Ballot reform makes a comeback

State lawmakers plan to make constitution harder to change

DENVER – Legislators plan to ask voters once again to make it harder to amend the state constitution.

Senate President Brandon Shaffer, D-Longmont, plans to sponsor the bill. Currently, it takes a simple majority of voters to pass a constitutional change, but Shaffer’s bill could require something more than a 50 percent margin, said House Minority Leader Sal Pace, D-Pueblo.

Republicans and Democrats are trying to arrange bipartisan sponsorship for the plan in the House, Pace said.

This isn’t the first time the Legislature has tried to protect the state’s basic law from additional amendments.

In 2008, the Legislature put Referendum O on the ballot. It would have required campaigns to gather more petition signatures to put a constitutional amendment on the ballot. Voters rejected it 53 percent to 47 percent.

But Ref O easily passed the Legislature on a 27-8 vote in the Senate and a 58-6 vote in the House.

Sen.-elect Ellen Roberts, R-Durango, was a sponsor of Ref O and active in the election campaign.

“I think it’s a very good conversation for us to be having again,” Roberts said. “In terms of the political chances of it, I think they’re probably better.”

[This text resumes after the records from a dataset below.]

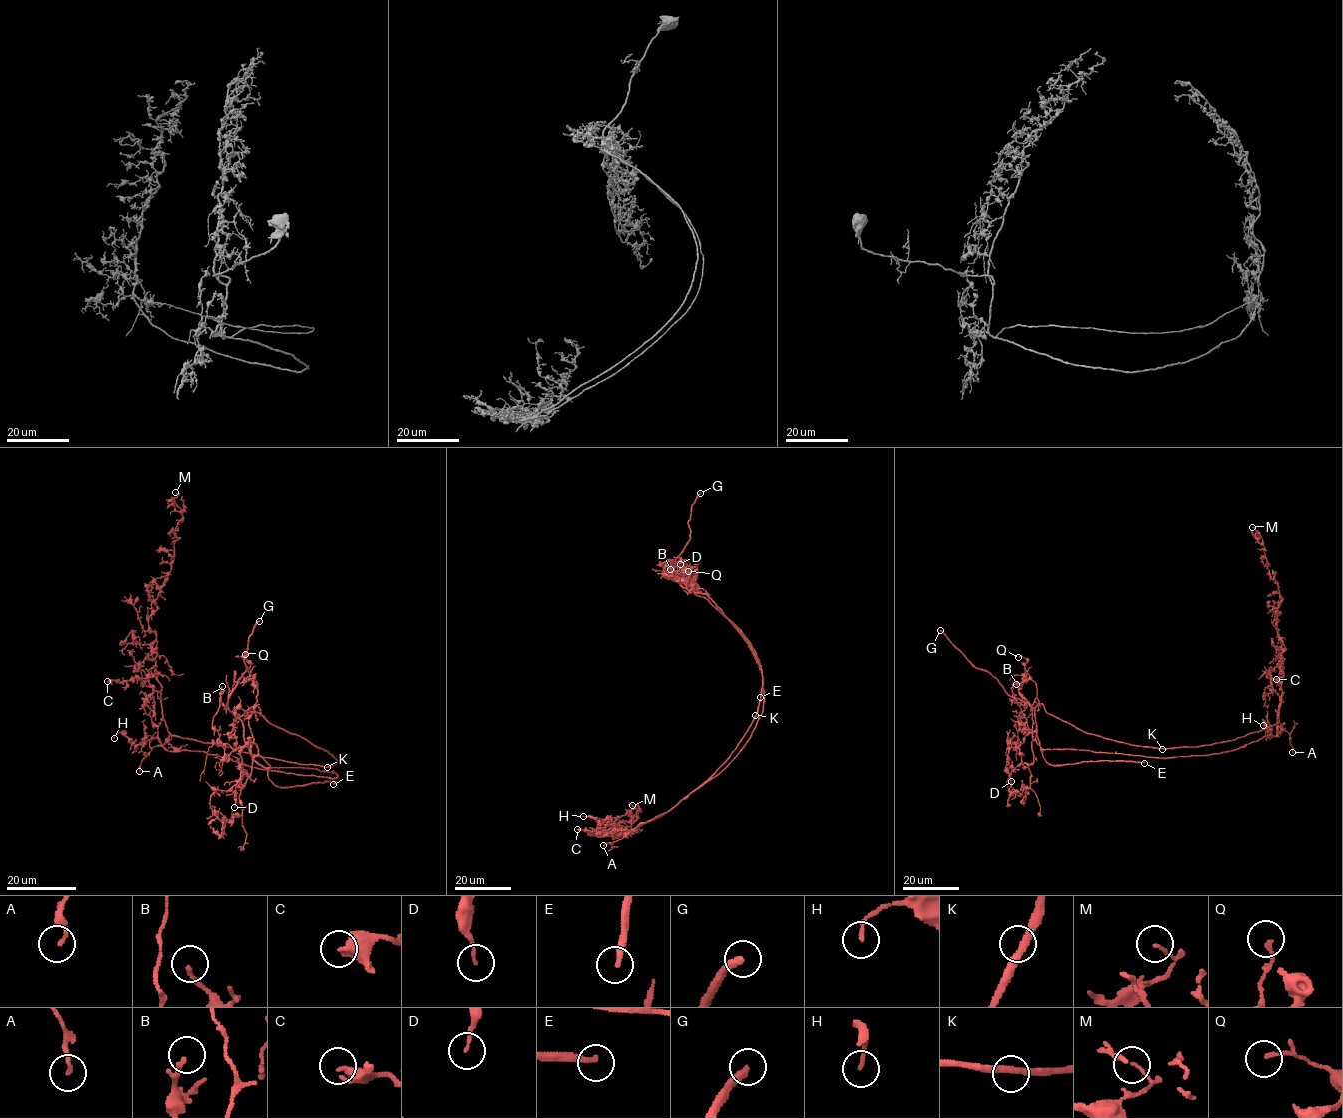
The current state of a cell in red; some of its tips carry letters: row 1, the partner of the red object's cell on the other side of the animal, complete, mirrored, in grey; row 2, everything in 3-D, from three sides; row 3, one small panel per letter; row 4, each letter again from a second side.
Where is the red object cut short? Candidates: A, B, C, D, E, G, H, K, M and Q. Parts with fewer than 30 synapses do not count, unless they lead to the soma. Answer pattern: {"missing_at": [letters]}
{"missing_at": ["E", "G"]}

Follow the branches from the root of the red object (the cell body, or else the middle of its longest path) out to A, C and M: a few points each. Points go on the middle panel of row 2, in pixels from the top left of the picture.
A: (708, 782), (667, 812), (639, 824), (620, 839), (603, 845)
C: (708, 782), (667, 812), (633, 829), (613, 830), (615, 833), (611, 823), (599, 828), (615, 836), (577, 829)
M: (708, 782), (633, 829), (599, 829), (627, 832), (638, 817), (632, 805)

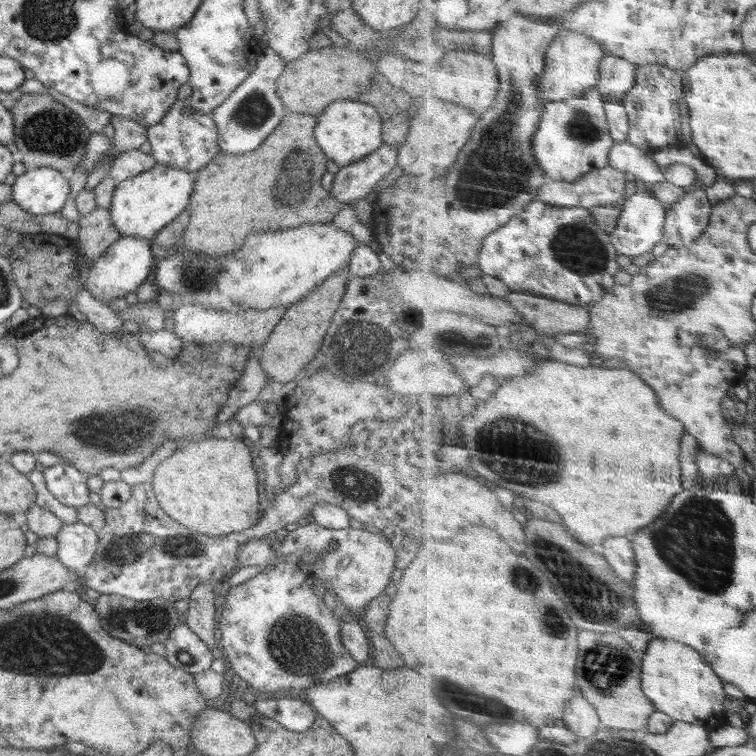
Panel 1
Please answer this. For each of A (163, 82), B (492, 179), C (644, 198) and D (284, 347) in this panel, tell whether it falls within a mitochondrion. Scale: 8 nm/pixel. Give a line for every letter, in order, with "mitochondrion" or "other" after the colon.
A: other
B: mitochondrion
C: other
D: other

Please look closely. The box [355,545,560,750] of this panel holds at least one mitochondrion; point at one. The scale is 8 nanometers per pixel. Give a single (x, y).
(521, 576)

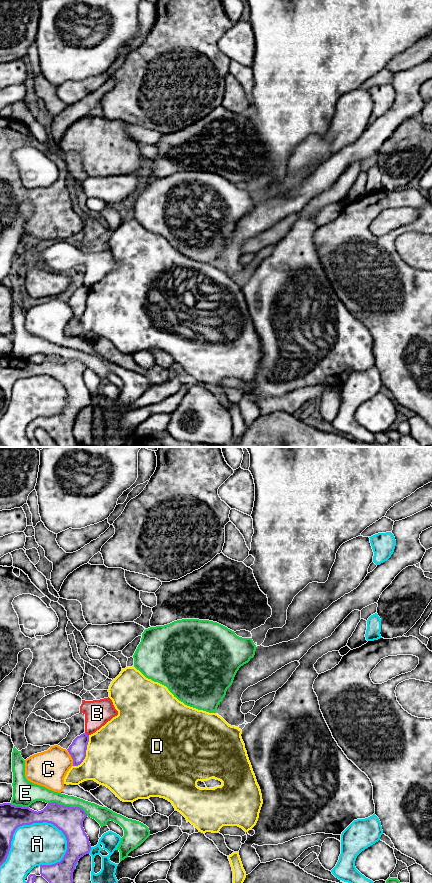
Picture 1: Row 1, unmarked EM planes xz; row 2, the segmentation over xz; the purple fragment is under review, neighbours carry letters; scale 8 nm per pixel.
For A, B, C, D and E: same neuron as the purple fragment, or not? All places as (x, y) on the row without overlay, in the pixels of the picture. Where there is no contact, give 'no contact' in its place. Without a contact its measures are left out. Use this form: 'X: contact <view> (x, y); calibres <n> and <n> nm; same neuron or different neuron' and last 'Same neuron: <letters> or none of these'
A: contact xz (23, 376); calibres 190 and 340 nm; different neuron
B: contact xz (86, 286); calibres 140 and 200 nm; different neuron
C: contact xz (71, 308); calibres 140 and 280 nm; different neuron
D: contact xz (85, 305); calibres 140 and 500 nm; different neuron
E: contact xz (68, 358); calibres 220 and 120 nm; different neuron
Same neuron: none of these

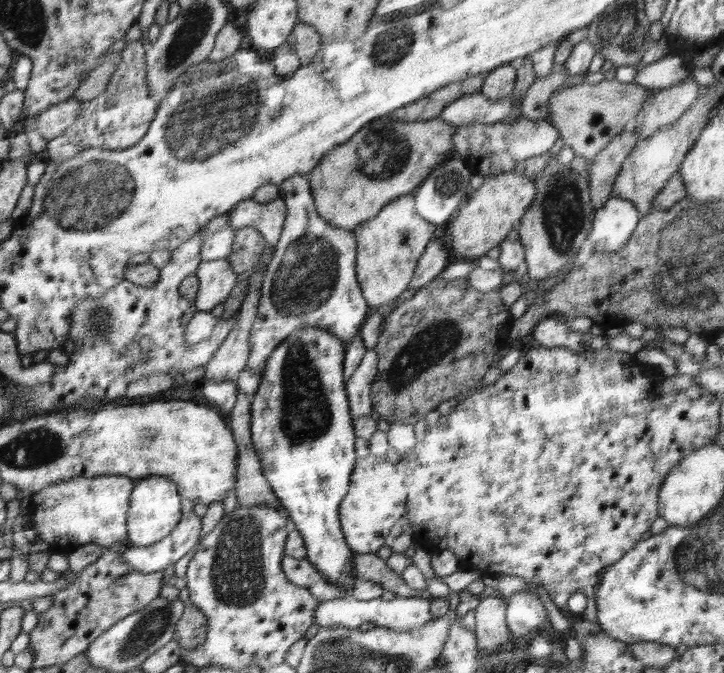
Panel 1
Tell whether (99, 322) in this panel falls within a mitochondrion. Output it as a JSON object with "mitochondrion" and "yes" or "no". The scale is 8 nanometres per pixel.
{"mitochondrion":"yes"}

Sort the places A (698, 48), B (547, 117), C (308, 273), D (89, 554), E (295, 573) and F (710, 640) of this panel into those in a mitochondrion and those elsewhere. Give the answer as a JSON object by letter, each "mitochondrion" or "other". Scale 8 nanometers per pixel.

Fundraising was one of the Ref O campaign’s biggest problems, Roberts said. But last year, businesses and unions spent more than $6 million in their successful fight against three initiatives that would have greatly restricted taxes, debt and public finances.

Roberts hopes the new referendum will require petition signatures to be gathered throughout the state. Currently, a campaign can gather all its signatures in Denver or another large population center.

“The whole point is not to shut down the ballot initiative process but to raise the bar,” Roberts said.

The proposal makes an exemption for partial or total repeals of amendments adopted before 2011, said Carol Hedges of the Colorado Fiscal Policy Institute. Hedges has not seen a copy of the plan, but she heard it described.

It’s an important question for Hedges, who is coordinating a ballot initiative to amend the constitution to create a five-bracket income tax system and extend sales taxes to services. The initiative was thrown out on a technicality by the state board that approves ballot initiatives, and Hedges is not sure whether she will try again this election cycle.

Other ballot reformers want to amend or repeal contradictory parts of the constitution that require lower taxes and higher spending.

On Thursday, incoming Gov. John Hickenlooper’s new budget chief, Henry Sobanet, told a conservative Republican group that Coloradans must untangle three constitutional amendments – the Taxpayer’s Bill of Rights, which limits revenue; the Gallagher amendment, which reduces property taxes on homes; and Amendment 23, which requires higher spending on schools.